> **Requirement**
Put every line of the following data into a numbered list, omitting blank lines.
[BEGIN Stored records]
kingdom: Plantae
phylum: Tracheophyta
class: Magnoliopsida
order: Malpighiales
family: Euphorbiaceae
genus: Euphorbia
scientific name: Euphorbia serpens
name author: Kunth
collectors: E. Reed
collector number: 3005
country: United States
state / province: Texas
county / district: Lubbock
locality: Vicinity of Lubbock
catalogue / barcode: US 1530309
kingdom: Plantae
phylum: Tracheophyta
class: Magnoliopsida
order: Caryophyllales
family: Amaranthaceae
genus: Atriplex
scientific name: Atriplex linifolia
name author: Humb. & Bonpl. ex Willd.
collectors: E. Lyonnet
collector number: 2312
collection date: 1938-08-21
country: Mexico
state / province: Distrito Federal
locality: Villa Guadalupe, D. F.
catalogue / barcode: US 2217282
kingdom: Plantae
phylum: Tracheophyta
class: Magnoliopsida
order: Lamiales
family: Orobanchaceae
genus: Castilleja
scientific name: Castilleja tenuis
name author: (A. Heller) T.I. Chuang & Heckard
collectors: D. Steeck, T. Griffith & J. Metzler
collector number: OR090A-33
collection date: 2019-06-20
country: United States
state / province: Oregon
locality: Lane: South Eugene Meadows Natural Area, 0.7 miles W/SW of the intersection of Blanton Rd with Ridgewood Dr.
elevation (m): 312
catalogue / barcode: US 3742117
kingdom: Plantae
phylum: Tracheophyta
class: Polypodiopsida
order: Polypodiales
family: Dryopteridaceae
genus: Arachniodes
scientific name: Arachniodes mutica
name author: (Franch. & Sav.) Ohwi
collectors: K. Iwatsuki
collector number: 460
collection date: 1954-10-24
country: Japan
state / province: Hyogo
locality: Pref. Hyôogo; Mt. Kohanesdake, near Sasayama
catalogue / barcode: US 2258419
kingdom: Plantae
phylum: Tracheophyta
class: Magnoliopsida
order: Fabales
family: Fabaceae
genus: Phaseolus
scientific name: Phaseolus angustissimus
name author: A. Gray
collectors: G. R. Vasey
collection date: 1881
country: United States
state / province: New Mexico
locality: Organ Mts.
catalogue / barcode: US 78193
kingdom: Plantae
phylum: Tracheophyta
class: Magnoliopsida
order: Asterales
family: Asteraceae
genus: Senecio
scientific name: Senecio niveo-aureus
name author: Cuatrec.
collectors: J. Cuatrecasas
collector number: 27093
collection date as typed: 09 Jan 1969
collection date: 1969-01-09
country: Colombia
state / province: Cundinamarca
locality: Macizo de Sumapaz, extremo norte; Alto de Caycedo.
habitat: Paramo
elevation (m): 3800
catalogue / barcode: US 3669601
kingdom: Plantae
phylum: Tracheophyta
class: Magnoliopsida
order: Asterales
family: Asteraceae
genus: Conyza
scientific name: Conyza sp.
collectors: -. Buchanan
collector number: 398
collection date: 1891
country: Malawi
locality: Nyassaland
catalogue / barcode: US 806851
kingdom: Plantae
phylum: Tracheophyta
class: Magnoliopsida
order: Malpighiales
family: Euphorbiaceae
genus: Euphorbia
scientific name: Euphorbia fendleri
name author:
[END Stored records]
> **Problem solution**
1. kingdom: Plantae
2. phylum: Tracheophyta
3. class: Magnoliopsida
4. order: Malpighiales
5. family: Euphorbiaceae
6. genus: Euphorbia
7. scientific name: Euphorbia serpens
8. name author: Kunth
9. collectors: E. Reed
10. collector number: 3005
11. country: United States
12. state / province: Texas
13. county / district: Lubbock
14. locality: Vicinity of Lubbock
15. catalogue / barcode: US 1530309
16. kingdom: Plantae
17. phylum: Tracheophyta
18. class: Magnoliopsida
19. order: Caryophyllales
20. family: Amaranthaceae
21. genus: Atriplex
22. scientific name: Atriplex linifolia
23. name author: Humb. & Bonpl. ex Willd.
24. collectors: E. Lyonnet
25. collector number: 2312
26. collection date: 1938-08-21
27. country: Mexico
28. state / province: Distrito Federal
29. locality: Villa Guadalupe, D. F.
30. catalogue / barcode: US 2217282
31. kingdom: Plantae
32. phylum: Tracheophyta
33. class: Magnoliopsida
34. order: Lamiales
35. family: Orobanchaceae
36. genus: Castilleja
37. scientific name: Castilleja tenuis
38. name author: (A. Heller) T.I. Chuang & Heckard
39. collectors: D. Steeck, T. Griffith & J. Metzler
40. collector number: OR090A-33
41. collection date: 2019-06-20
42. country: United States
43. state / province: Oregon
44. locality: Lane: South Eugene Meadows Natural Area, 0.7 miles W/SW of the intersection of Blanton Rd with Ridgewood Dr.
45. elevation (m): 312
46. catalogue / barcode: US 3742117
47. kingdom: Plantae
48. phylum: Tracheophyta
49. class: Polypodiopsida
50. order: Polypodiales
51. family: Dryopteridaceae
52. genus: Arachniodes
53. scientific name: Arachniodes mutica
54. name author: (Franch. & Sav.) Ohwi
55. collectors: K. Iwatsuki
56. collector number: 460
57. collection date: 1954-10-24
58. country: Japan
59. state / province: Hyogo
60. locality: Pref. Hyôogo; Mt. Kohanesdake, near Sasayama
61. catalogue / barcode: US 2258419
62. kingdom: Plantae
63. phylum: Tracheophyta
64. class: Magnoliopsida
65. order: Fabales
66. family: Fabaceae
67. genus: Phaseolus
68. scientific name: Phaseolus angustissimus
69. name author: A. Gray
70. collectors: G. R. Vasey
71. collection date: 1881
72. country: United States
73. state / province: New Mexico
74. locality: Organ Mts.
75. catalogue / barcode: US 78193
76. kingdom: Plantae
77. phylum: Tracheophyta
78. class: Magnoliopsida
79. order: Asterales
80. family: Asteraceae
81. genus: Senecio
82. scientific name: Senecio niveo-aureus
83. name author: Cuatrec.
84. collectors: J. Cuatrecasas
85. collector number: 27093
86. collection date as typed: 09 Jan 1969
87. collection date: 1969-01-09
88. country: Colombia
89. state / province: Cundinamarca
90. locality: Macizo de Sumapaz, extremo norte; Alto de Caycedo.
91. habitat: Paramo
92. elevation (m): 3800
93. catalogue / barcode: US 3669601
94. kingdom: Plantae
95. phylum: Tracheophyta
96. class: Magnoliopsida
97. order: Asterales
98. family: Asteraceae
99. genus: Conyza
100. scientific name: Conyza sp.
101. collectors: -. Buchanan
102. collector number: 398
103. collection date: 1891
104. country: Malawi
105. locality: Nyassaland
106. catalogue / barcode: US 806851
107. kingdom: Plantae
108. phylum: Tracheophyta
109. class: Magnoliopsida
110. order: Malpighiales
111. family: Euphorbiaceae
112. genus: Euphorbia
113. scientific name: Euphorbia fendleri
114. name author:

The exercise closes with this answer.